(Beginning of Passage for review)
Hybrid AI Enhanced Monte Carlo Methods for Matrix Computation on Advanced Architectures
Project reference: 2124
The focus of this project will be on enhancing further hybrid (e.g. stochastic/ deterministic) methods for Linear Algebra using advanced AI approaches to accelerate the computations. The focus is on Monte Carlo hybrid methods and algorithms for matrix inversion and solving systems of linear algebraic equations. Recent developments led to efficient approaches based on building an efficient stochastic preconditioner and then solving the corresponding System of Linear Algebraic Equations (SLAE) by applying an iterative method. The preconditioner is a Monte Carlo preconditioner based on Markov Chain Monte Carlo (MCMC) methods to compute a rough approximate matrix inverse first. The above Monte Carlo preconditioner is further used to solve systems of linear algebraic equations thus delivering hybrid stochastic/deterministic algorithms. The advantage of the proposed approach is that the sparse Monte Carlo matrix inversion has a computational complexity linear of the size of the matrix. Current implementations are either pure MPI or mixed MPI/OpenMP and GPU based ones. The efficiency of the approach is usually tested on a set of different test matrices from several matrix market collections.
The intern have to take the existing codes and will have to integrate some AI approaches based on Deep Learning methods in the hybrid method and to test the efficiency of the new method applied to variety of matrices as well as Systems of Linear Equations with the same matrix but different right hand side.
Project Mentor: Vassil Alexandrov
Project Co-mentor: Anton Lebedev
Site Co-ordinator: Luke Mason
The student will learn to design parallel hybrid Monte Carlo methods as well as how to use advanced ML and Deep Learning techniques.
The student will learn how to implement these methods on modern computer architectures with latest GPU accelerators as well as how to design and develop mixed MPI/CUDA and/or MPI/OpenMP code.
(End of Passage for review)
● Exercise 1
Who is named as the project mentor in the project description above?
(Beginning of Excerpted data)
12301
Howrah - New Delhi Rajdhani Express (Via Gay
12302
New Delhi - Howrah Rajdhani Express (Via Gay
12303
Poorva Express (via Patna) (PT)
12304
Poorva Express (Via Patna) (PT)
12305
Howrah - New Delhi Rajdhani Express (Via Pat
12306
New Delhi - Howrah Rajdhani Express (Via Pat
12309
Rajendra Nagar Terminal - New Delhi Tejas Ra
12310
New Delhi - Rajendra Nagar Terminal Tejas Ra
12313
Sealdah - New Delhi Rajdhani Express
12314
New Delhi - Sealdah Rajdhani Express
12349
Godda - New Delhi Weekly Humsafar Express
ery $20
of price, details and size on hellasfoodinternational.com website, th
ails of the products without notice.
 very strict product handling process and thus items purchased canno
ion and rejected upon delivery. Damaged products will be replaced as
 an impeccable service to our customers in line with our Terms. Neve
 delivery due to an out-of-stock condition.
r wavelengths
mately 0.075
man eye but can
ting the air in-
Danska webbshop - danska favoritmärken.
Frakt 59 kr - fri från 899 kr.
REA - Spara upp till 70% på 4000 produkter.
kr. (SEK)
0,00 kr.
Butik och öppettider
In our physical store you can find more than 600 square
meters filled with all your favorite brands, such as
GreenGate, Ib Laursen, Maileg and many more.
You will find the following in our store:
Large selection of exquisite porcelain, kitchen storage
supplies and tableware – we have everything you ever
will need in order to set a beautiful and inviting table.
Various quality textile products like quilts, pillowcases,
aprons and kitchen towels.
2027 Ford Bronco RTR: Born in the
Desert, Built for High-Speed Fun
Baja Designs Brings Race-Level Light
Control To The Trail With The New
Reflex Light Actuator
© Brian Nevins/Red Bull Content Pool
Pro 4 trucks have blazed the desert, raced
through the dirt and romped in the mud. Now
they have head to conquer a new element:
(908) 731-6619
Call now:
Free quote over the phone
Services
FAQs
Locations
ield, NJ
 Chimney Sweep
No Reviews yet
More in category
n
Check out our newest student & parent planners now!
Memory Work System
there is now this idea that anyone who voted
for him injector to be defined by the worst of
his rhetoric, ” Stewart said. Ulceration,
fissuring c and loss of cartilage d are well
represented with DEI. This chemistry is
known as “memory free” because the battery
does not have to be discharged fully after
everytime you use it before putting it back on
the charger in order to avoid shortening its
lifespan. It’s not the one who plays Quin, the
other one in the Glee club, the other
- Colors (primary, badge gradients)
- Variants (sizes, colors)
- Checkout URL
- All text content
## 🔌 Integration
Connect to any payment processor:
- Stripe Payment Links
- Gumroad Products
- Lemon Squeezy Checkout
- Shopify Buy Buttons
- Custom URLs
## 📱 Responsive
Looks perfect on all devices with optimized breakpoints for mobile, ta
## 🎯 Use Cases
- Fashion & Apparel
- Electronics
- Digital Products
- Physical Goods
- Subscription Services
(End of Excerpted data)
(Beginning of Excerpted data)
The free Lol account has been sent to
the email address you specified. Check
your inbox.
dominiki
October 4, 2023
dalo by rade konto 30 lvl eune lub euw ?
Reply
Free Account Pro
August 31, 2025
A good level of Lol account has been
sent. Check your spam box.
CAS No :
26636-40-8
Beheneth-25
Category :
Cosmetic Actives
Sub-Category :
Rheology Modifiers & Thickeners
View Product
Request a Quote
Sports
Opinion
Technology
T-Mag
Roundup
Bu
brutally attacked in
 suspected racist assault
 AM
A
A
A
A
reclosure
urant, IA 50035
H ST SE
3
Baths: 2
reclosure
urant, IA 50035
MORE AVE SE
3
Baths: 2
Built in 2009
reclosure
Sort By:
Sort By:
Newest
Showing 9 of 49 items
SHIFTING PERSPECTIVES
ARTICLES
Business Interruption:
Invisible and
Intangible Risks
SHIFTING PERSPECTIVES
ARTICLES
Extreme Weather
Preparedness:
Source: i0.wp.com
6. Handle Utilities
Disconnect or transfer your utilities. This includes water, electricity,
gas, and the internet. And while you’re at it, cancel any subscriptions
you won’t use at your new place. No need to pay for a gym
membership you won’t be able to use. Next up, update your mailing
(End of Excerpted data)
● Exercise 2
Return every line of the listing that contains the string "Rajendra".

● Answer area 1
Vassil Alexandrov

● Answer area 2
Rajendra Nagar Terminal - New Delhi Tejas Ra
New Delhi - Rajendra Nagar Terminal Tejas Ra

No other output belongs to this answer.